Mais tarde, entretanto, em “Mal-estar na civilização” (1930), a questão da inibição adquire toda a sua importância psicopatológica.

Porém, é importante ressaltar que, depois de Freud, a literatura praticamente ignora a questão da inibição e suas conseqüências clínicas. Não há, na vasta e rica bibliografia psicanalítica, nenhum livro tratando, com destaque, dessa questão.

Graças, entretanto, à pesquisa que Marciela Henckel vem realizando no âmbito do Laboratório de Psicopatologia Fundamental do Programa de Estudos Pós-Graduados em Psicologia Clínica da Pontifícia Universidade Católica de São Paulo que, brevemente, resultará em importante dissertação de Mestrado, o tema da inibição é tratado de forma sistemática.

Aproximando a inibição da melancolia, a partir da reviravolta psicopatológica proposta por Freud, ao contrário do que ele inicialmente acreditava, a inibição deixa de ser manifestação pré-consciente e passa a ser resultante do conflito intrapsíquico entre a instância do superego e a do ego. A neurose narcísica, ao contrário da neurose resultante do conflito intrapsíquico entre as instâncias do id e do ego, não produz sintoma, mas inibição, panema, lançando o sujeito no mal-estar e no âmbito da impossibilidade funcional. A melancolia, Freud insiste, não é uma psicose, mas uma neurose narcísica manifestando-se como mal-estar, e por uma impossibilidade generalizada sem a correspondente manifestação de sintoma.

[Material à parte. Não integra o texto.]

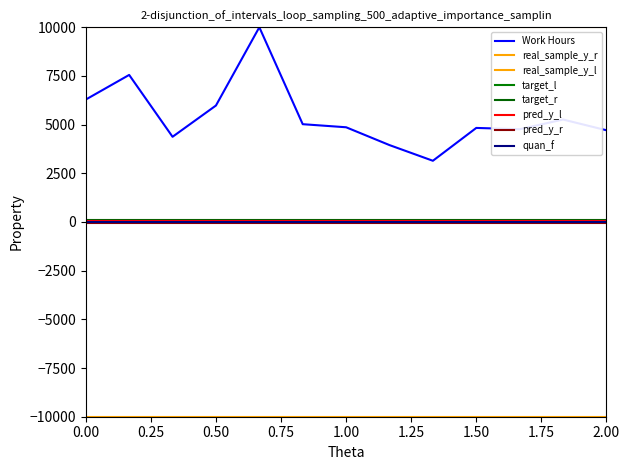

The value of Work Hours at 0.00 is 9786.4. True or false?

False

A inibição, no limite, pode levar à catatonia, mas não são formas graves de impossibilidade as que nos interessam e, sim, as formas mais “amenas”. Estas têm íntima relação com o processo de socialização, ou seja, a maneira institucionalizada de transmissão cultural, onde toda uma população pode se sentir impossibilitada de certas funções.

Nesta altura, é legítimo perguntar se o tratamento da inibição deve ocorrer da mesma forma como se trata o sintoma, ou seja, através da interpretação.

Como a inibição não é sintoma nem deve, como imaginava Freud, ser reduzida a um, o tratamento dessa impossibilidade generalizada afetando as funções solicita outro tipo de procedimento clínico ainda pouco explorado.

Sabemos, hoje, que o tratamento da inibição passa por uma clínica do social, onde as crenças são analisadas e reveladas, principalmente na sua capacidade de provocar impossibilidades.

De qualquer forma, estamos longe de dominar a clínica da inibição, especialmente porque, sendo extensa no âmbito do ego, fica muito difícil de ser percebida como imposta pela instância superegóica e pela cultura, como ocorre no caso de Itá.

Neste redondo ano de 2002, Pulsional Revista de Psicanálise comemora 15 anos de publicação mensal ininterrupta sendo, hoje, uma revista de reconhecida qualidade e de intensa característica pluralista. Quando iniciamos essa empreitada, psicanalistas nos advertiam ser impossível manter uma publicação de-formada. Nós, entretanto, sonhávamos com uma psicanálise onde a formação contivesse a possibilidade da de-formação, abrindo espaço para o inusitado, mesmo que exótico, miscigenado, brasileiro, enfim. Trilhamos esse caminho cientes de que estamos realizando um sonho difícil de ser sonhado e, mais ainda, com pouca inibição. E não nos cansamos de dizer que isso só é possível com a decisiva participação daqueles que contribuem ativamente para a realização deste sonho. Muito obrigado a todos e um 2002 ipanemense!